優しい胸に抱かれて

 しかし、開いた口から言葉を発したのは、目の前で真顔を貫く表情の中に瞳を平に柔らかくさせ、どことなく優しさを見せている彼だった。

「紗希は俺のこと、邪魔しないようにって必死だったかもしれないけど、どっちかといったら俺の方が紗希の邪魔してるんじゃないかって思ってた。実際、今だって邪魔してるようなもんだし」

 と、私の名刺をこともあろうか上着のポケットへしまい、別な物を取り出した。「紗希はすぐ顔に出る」そう言って出てきたのは社員証だった。


 反撃に出ようとした口を閉ざした私は、皺が寄っているであろう眉へと掌で覆い隠す。それを横目に社員証の角をトントンと何度かテーブルで叩き、「隠しても無駄」と、目元を崩し優しく笑った。

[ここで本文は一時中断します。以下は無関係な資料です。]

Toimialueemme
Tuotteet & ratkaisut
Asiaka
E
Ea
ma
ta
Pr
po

 私の社員証とは違って、新品のケースには傷がないように見える。その内側、彼の社員証には新しい役職が堂々と掲げられている。

「紗希? あのさ…」

 課長代理になったのは知っているし、そもそも社員証がどうしたのだろう。沸いた疑問を速攻で打ち消したのは、彼の携帯が鳴ったからだ。また思惑に惑わされそうになる寸前で機械音に助けられた。

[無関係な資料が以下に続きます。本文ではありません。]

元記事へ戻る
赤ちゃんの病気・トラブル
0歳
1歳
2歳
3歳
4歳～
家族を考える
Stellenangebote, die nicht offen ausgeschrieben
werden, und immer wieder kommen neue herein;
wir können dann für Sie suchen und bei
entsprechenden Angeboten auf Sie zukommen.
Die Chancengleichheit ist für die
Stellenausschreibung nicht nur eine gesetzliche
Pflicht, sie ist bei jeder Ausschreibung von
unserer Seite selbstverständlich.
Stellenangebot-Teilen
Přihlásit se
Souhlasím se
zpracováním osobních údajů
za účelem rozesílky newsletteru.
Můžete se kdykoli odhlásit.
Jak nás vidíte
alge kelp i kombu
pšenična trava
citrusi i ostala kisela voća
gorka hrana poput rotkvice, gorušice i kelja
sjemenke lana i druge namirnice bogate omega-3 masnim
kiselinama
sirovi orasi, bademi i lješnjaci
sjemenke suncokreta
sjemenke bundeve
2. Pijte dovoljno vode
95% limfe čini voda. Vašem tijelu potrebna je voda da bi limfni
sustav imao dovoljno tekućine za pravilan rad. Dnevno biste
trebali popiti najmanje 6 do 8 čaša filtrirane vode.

 胸ポケットから会社から割り当てられている携帯を取り出した彼は、明らかに不機嫌そうに眉を潜め、不快を示した顔をして「長島さんから。ごめん」と、断り耳に当てる。

「お疲れさまです、工藤です。はい、なぽりにいます。…え?」

 長島さんと一言二言発した彼は、驚き見開いた瞳は狼狽の色を表す。見る見る険しく顔を曇らせ、声のトーンがどっしり重くなった。そして、私の携帯も不意に音を奏でた。

 ジャケットから出した携帯のディスプレイには、島野さんからの着信を知らせている。通話ボタンを押しながら耳へ持って行こうとする手を掴まれ、長島さんとの簡素な通話を終わらせたらしい彼は、私の携帯電話を奪って自分の耳へと押し付ける。

「お疲れさまです、島野さんの大事な部下を引き留めてまして。…はい、とりあえずすぐ戻ります、一緒に」

 こっちも簡単に受け答え程度の会話を終了させ、手の中に電話が戻ってくる。